Ok, so finally some things are making sense.

I'm trying to scale the results, which I have done by the following equation:

$$PS_{rms} = \frac{2 \cdot \left |y _{m} \right |^{2}}{ S_{1}^{2} } m = 0.....N/2$$

Where $y_{m} = (re*re+im*im)$

This produces the following:

(Sorry about the axis - I have not had time to do these)

Prior to scaling the results, I got the following:

Essentially, so far, so good (I hope!)

Now I want to remove the noise around the signal, in theory, so that the main peaks are just showing and remove all the peaks that are not. So in theory, I would just be left between points (60 - 80).

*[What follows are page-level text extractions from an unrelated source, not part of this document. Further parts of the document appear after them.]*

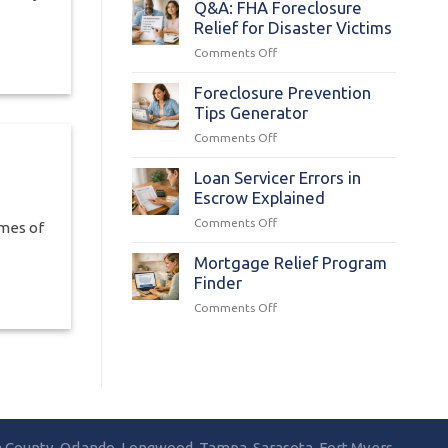
Mortgage
Q&A: FHA Foreclosure
Foreclosure
Relief for Disaster Victims
Process
on
Comments Off
in
Q&A:
Florida
FHA
Foreclosure Prevention
Foreclosure
Tips Generator
Relief
on
Comments Off
for
Foreclosure
Disaster
Prevention
Loan Servicer Errors in
Victims
Tips
Escrow Explained
Generator
on
Comments Off
mes of
Loan
Servicer
Mortgage Relief Program
Errors
Finder
in
on
Comments Off
Escrow
Mortgage
Explained
Relief
Program
Finder
la County, Orlando, Longwood, Tampa, Sarasota, Fort Myers,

I have been trying to read, and, understand the "Section 10: Averaging and overlapping" in this paper: http://www.rssd.esa.int/SP/LISAPATHFINDER/docs/Data_Analysis/GH_FFT.pdf

It assumes that the usual remedy is to take the average of $M$ elements and reduce the standard deviation of the averaged result by a factor of $1 / \sqrt{M}$ however, what would be $M$ in this case? How could I therefore reduce the standard deviation, in order to remove noise from the result of scaling the PSD?

This is the only part to which I am now confused about, I essentially need to reduce the noise levels at the start of the result, and, at the end of the result thus giving me only the important peaks within the signal.